I would like to express our gratitude to the AJR for their support, and to all those people who have been kind enough to share their family photographs and memories with us.

The exhibition will run from 9 January to 6 February 2012 at the Civic Centre, Swansea, and then from 21 April to 30 June 2012 at the National Waterfront Museum, Swansea. Other venues have yet to be arranged.

Once again, many thanks for all your kind help and assistance.
Dr David Morris, Archivist, West Glamorgan Archive Service, County Hall, Swansea

Archifydd, Gwasanaeth Archifau Gorllewin Morgannwg, Neuadd y Sir, Abertawe

U & €

Sir - We owe our civilisation and culture to the Greeks, repaying our debt – with interest. Democracy, Economy and Europe failed catastrophically. The Greek tragedy is spreading throughout the continent unstoppably. The € is threatening to disappear with a mega reduction of our pensions, causing a financial catastrophe. They would be paid in Deutschmarks and Schillings! We can thank the parasitic, inept and self – seeking politicians, economists and bankers for the chaos that will ensue. Further increasing taxes, their usual excuse will be ‘with the benefit of hindsight’.

Life began in paradise - it may end in Hades.

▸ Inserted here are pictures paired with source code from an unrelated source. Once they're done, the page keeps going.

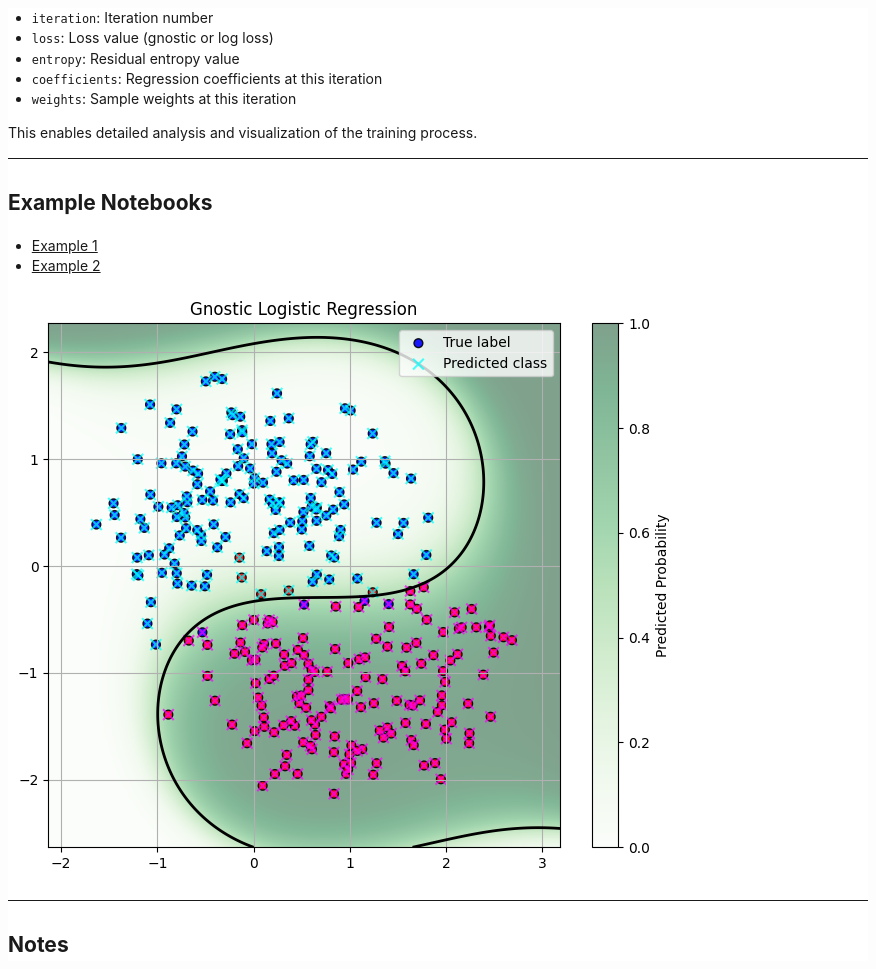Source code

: - `iteration`: Iteration number
- `loss`: Loss value (gnostic or log loss)
- `entropy`: Residual entropy value
- `coefficients`: Regression coefficients at this iteration
- `weights`: Sample weights at this iteration

This enables detailed analysis and visualization of the training process.

---

## Example Notebooks

- [Example 1](https://github.com/MachineGnostics/machinegnostics.io/blob/main/examples/example_3_moon_data_logreg.ipynb)
- [Example 2](https://github.com/MachineGnostics/machinegnostics.io/blob/main/examples/example_4_logreg_mlflow.ipynb)

![Logistic Regression](../../plots/log_reg.png "Logistic Regression")

---

## Notes
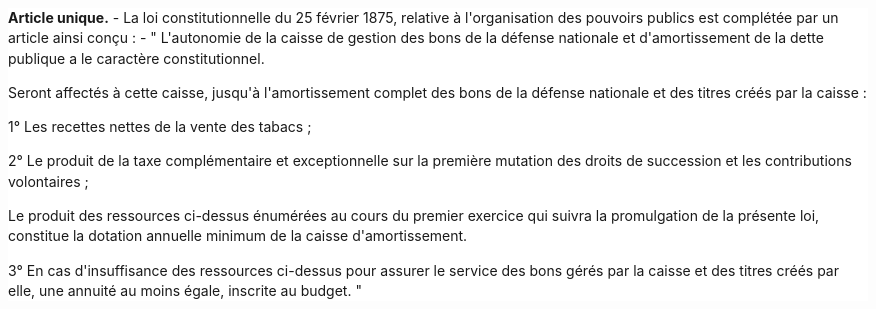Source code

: **Article unique.** - La loi constitutionnelle du 25 février 1875, relative à l'organisation des pouvoirs publics est complétée par un article ainsi conçu : - " L'autonomie de la caisse de gestion des bons de la défense nationale et d'amortissement de la dette publique a le caractère constitutionnel.

Seront affectés à cette caisse, jusqu'à l'amortissement complet des bons de la défense nationale et des titres créés par la caisse :

1° Les recettes nettes de la vente des tabacs ;

2° Le produit de la taxe complémentaire et exceptionnelle sur la première mutation des droits de succession et les contributions volontaires ;

Le produit des ressources ci-dessus énumérées au cours du premier exercice qui suivra la promulgation de la présente loi, constitue la dotation annuelle minimum de la caisse d'amortissement.

3° En cas d'insuffisance des ressources ci-dessus pour assurer le service des bons gérés par la caisse et des titres créés par elle, une annuité au moins égale, inscrite au budget. "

Fred Stern, Wembley, Middx


Sir – I am editing some family letters for possible publication. In a letter dated 13 June 1939, my great-aunt writes to her son in London: ‘Hast Du Dr. Nathan zufällig gesprochen, er hat einen Kindertransport nach drüben gebracht’ (Have you by chance spoken to Dr Nathan – he took a Kindertransport over there). Dr Nathan returned to Hamburg and met the fate of so many.
From 1912 Dr Nathan Max Nathan (Emmerich, Germany 1879-Auschwitz 24 or 25 October 1944), who was also a rabbi, was secretary (Syndicus) of the Hamburg Jewish Community.
I wonder whether any of your readers was on this transport and might be willing to share some memories.

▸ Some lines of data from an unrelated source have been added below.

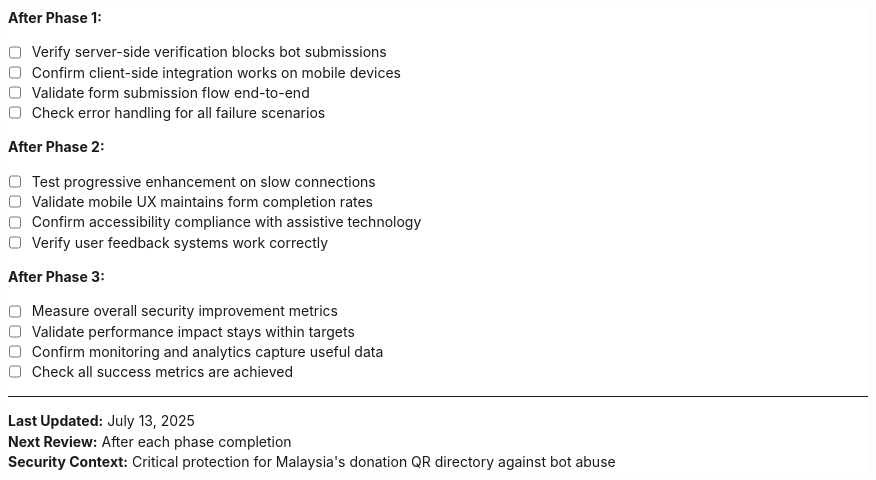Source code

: **After Phase 1:**
- [ ] Verify server-side verification blocks bot submissions
- [ ] Confirm client-side integration works on mobile devices
- [ ] Validate form submission flow end-to-end
- [ ] Check error handling for all failure scenarios

**After Phase 2:**
- [ ] Test progressive enhancement on slow connections
- [ ] Validate mobile UX maintains form completion rates
- [ ] Confirm accessibility compliance with assistive technology
- [ ] Verify user feedback systems work correctly

**After Phase 3:**
- [ ] Measure overall security improvement metrics
- [ ] Validate performance impact stays within targets
- [ ] Confirm monitoring and analytics capture useful data
- [ ] Check all success metrics are achieved

---

**Last Updated:** July 13, 2025  
**Next Review:** After each phase completion  
**Security Context:** Critical protection for Malaysia's donation QR directory against bot abuse
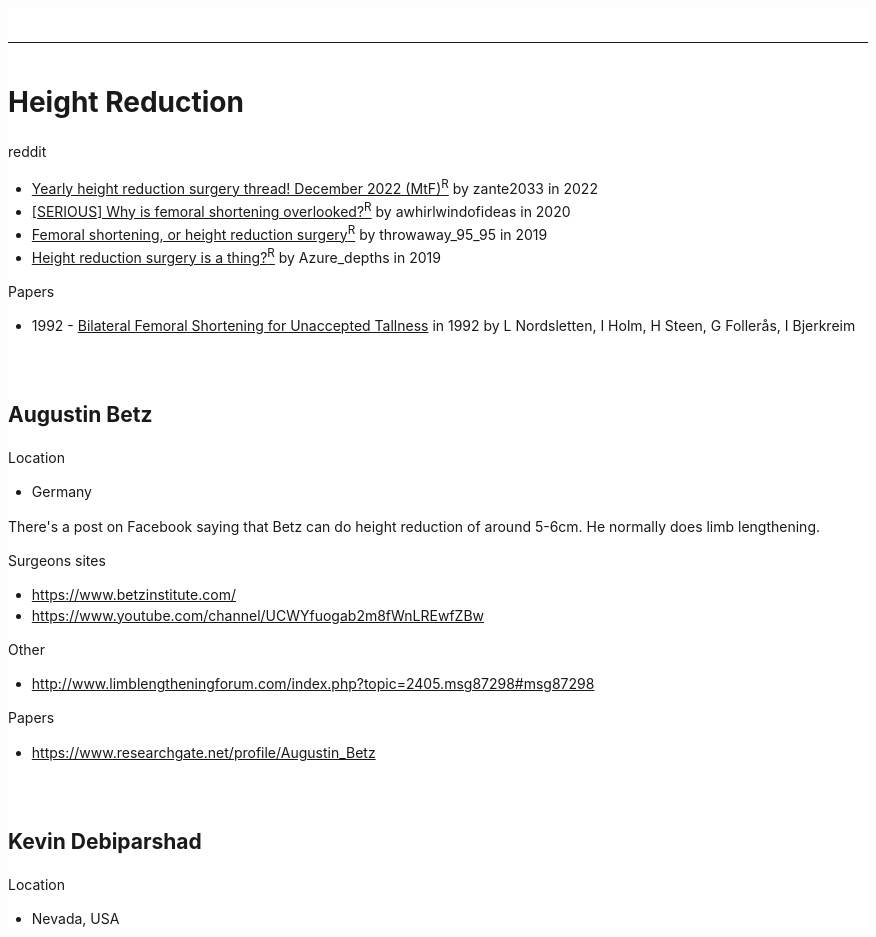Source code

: <br />

---

# Height Reduction

reddit

* [Yearly height reduction surgery thread! December 2022 (MtF)<sup>R</sup>](https://www.reddit.com/r/Transgender_Surgeries/comments/zaldzu/yearly_height_reduction_surgery_thread_december/) by zante2033 in 2022
* [\[SERIOUS\] Why is femoral shortening overlooked?<sup>R</sup>](https://www.reddit.com/r/Transgender_Surgeries/comments/hkptk8/serious_why_is_femoral_shortening_overlooked/) by awhirlwindofideas in 2020
* [Femoral shortening, or height reduction surgery<sup>R</sup>](https://www.reddit.com/r/Transgender_Surgeries/comments/e2s6ew/femoral_shortening_or_height_reduction_surgery/) by throwaway_95_95 in 2019
* [Height reduction surgery is a thing?<sup>R</sup>](https://www.reddit.com/r/todayifoundout/comments/bk5de7/height_reduction_surgery_is_a_thing/) by Azure_depths in 2019

Papers

* 1992 - [Bilateral Femoral Shortening for Unaccepted Tallness](https://pubmed.ncbi.nlm.nih.gov/1587889/) in 1992 by L Nordsletten, I Holm, H Steen, G Follerås, I Bjerkreim

<br />

## Augustin Betz

Location

* Germany

There's a post on Facebook saying that Betz can do height reduction of around 5-6cm. He normally does limb lengthening.

Surgeons sites

* https://www.betzinstitute.com/
* https://www.youtube.com/channel/UCWYfuogab2m8fWnLREwfZBw

Other

* http://www.limblengtheningforum.com/index.php?topic=2405.msg87298#msg87298

Papers

* https://www.researchgate.net/profile/Augustin_Betz

<br />

## Kevin Debiparshad

Location

* Nevada, USA
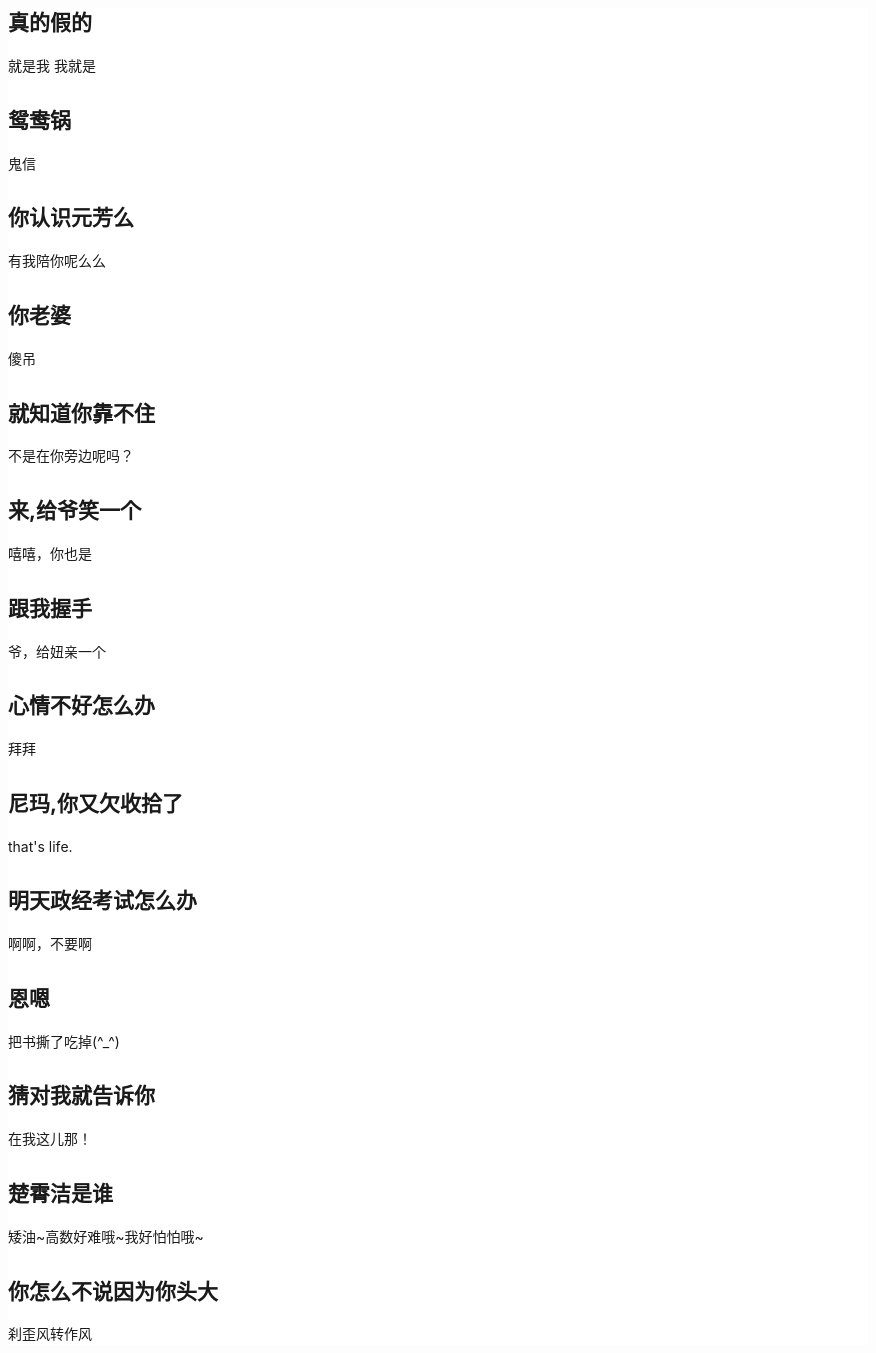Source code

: ## 真的假的
就是我   我就是

## 鸳鸯锅
鬼信

## 你认识元芳么
有我陪你呢么么

## 你老婆
傻吊

## 就知道你靠不住
不是在你旁边呢吗？

## 来,给爷笑一个
嘻嘻，你也是

## 跟我握手
爷，给妞亲一个

## 心情不好怎么办
拜拜

## 尼玛,你又欠收拾了
that's life.

## 明天政经考试怎么办
啊啊，不要啊

## 恩嗯
把书撕了吃掉(^_^)

## 猜对我就告诉你
在我这儿那！

## 楚霄洁是谁
矮油~高数好难哦~我好怕怕哦~

## 你怎么不说因为你头大
刹歪风转作风
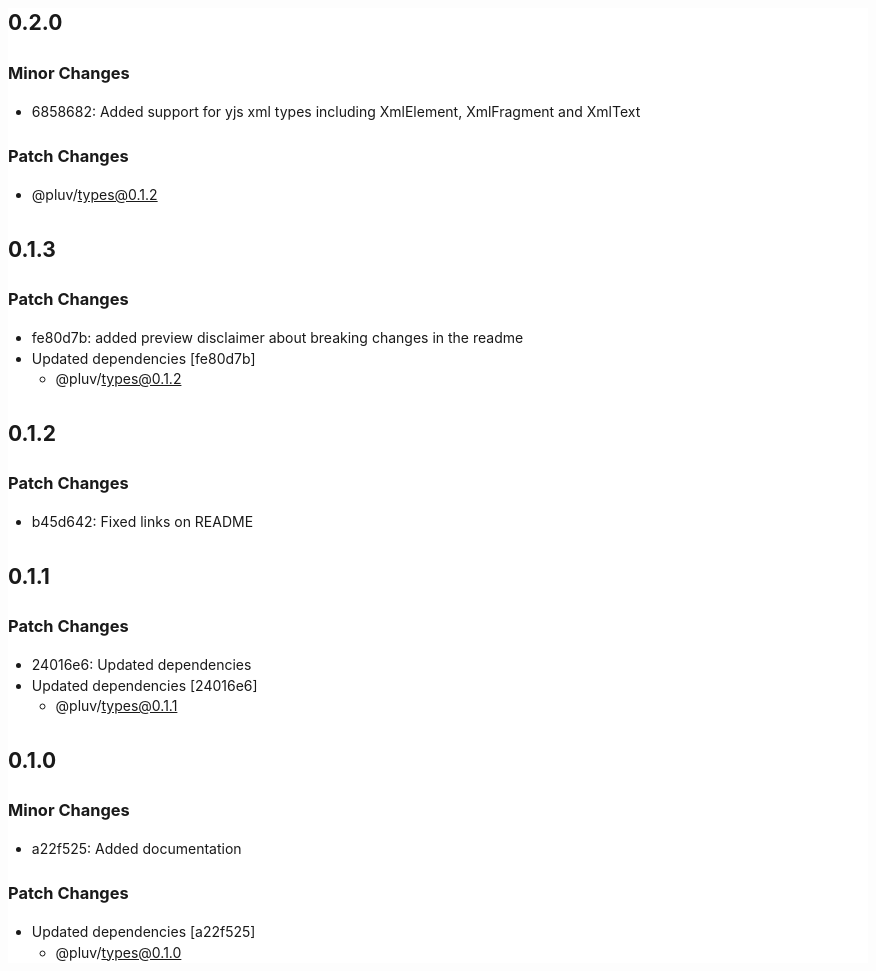 ## 0.2.0

### Minor Changes

- 6858682: Added support for yjs xml types including XmlElement, XmlFragment and XmlText

### Patch Changes

- @pluv/types@0.1.2

## 0.1.3

### Patch Changes

- fe80d7b: added preview disclaimer about breaking changes in the readme
- Updated dependencies [fe80d7b]
  - @pluv/types@0.1.2

## 0.1.2

### Patch Changes

- b45d642: Fixed links on README

## 0.1.1

### Patch Changes

- 24016e6: Updated dependencies
- Updated dependencies [24016e6]
  - @pluv/types@0.1.1

## 0.1.0

### Minor Changes

- a22f525: Added documentation

### Patch Changes

- Updated dependencies [a22f525]
  - @pluv/types@0.1.0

Professor Max Sussman, Newcastle upon Tyne, tel 0191 284 2705 email


Sir – Whatever your views on the moral aspects of the unending conflict between Israel and the Palestinians, I would urge all readers of the Journal (themselves often victims of past racial discord) to read an inspiring book entitled I Shall Not Hate: A Gaza Doctor’s Journey on the Road to Peace and Human Dignity (Bloomsbury Publishing, £19.99, ISBN 9781 4088 13676, or from public libraries).

It is written with extraordinary humanity by Izzeldin Abuelaish, Gaza-born and a former Gaza resident who studied medicine, became a gynaecologist and specialised in the treatment of infertility. Almost uniquely, he worked in Israeli hospitals, mainly treating Jewish patients.

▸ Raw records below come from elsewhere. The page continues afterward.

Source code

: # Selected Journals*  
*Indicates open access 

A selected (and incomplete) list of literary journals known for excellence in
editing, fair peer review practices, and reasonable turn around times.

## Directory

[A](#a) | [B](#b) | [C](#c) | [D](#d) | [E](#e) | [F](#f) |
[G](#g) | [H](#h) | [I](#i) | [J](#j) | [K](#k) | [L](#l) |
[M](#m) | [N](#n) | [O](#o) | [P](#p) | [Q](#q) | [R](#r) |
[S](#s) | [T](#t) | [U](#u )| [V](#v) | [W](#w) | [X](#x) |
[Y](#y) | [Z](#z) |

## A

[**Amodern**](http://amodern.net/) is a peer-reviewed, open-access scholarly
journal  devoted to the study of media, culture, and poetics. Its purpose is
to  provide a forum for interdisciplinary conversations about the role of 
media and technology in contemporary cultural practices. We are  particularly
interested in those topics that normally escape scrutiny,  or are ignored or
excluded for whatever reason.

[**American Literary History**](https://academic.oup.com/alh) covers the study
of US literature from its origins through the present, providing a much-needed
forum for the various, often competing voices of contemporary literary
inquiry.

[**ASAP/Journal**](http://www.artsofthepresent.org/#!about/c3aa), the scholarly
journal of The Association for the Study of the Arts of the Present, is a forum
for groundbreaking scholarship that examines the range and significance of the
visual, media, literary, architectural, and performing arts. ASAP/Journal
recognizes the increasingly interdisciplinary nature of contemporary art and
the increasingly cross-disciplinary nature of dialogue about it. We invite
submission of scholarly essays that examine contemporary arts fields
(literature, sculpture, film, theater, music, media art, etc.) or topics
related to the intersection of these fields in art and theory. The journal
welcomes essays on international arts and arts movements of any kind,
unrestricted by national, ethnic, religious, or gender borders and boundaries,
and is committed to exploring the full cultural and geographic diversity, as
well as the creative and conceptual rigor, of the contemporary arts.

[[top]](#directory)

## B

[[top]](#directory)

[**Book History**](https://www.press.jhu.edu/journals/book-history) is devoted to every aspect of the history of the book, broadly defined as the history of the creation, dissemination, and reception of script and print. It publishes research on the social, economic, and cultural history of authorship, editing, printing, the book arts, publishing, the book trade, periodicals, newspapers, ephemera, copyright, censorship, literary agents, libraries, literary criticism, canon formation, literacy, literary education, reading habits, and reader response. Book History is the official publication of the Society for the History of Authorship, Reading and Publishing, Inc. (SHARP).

During the 2009 Israeli incursion into Gaza, a tank trained its gun on his home, where he and his family were sheltering, killing three of his daughters and injuring others.

Yet Abuelaish, who had recently been widowed, has found the strength not to hate but to plead for mutual understanding, respect and – above all – communication between the two Semitic communities, who share so many moral values. Instead of repeated military action and reactions, surely such sentiments must provide a better – or indeed the only – chance of peaceful coexistence.

Readers of this book may not change their long-held views, but they will gain understanding – and hope.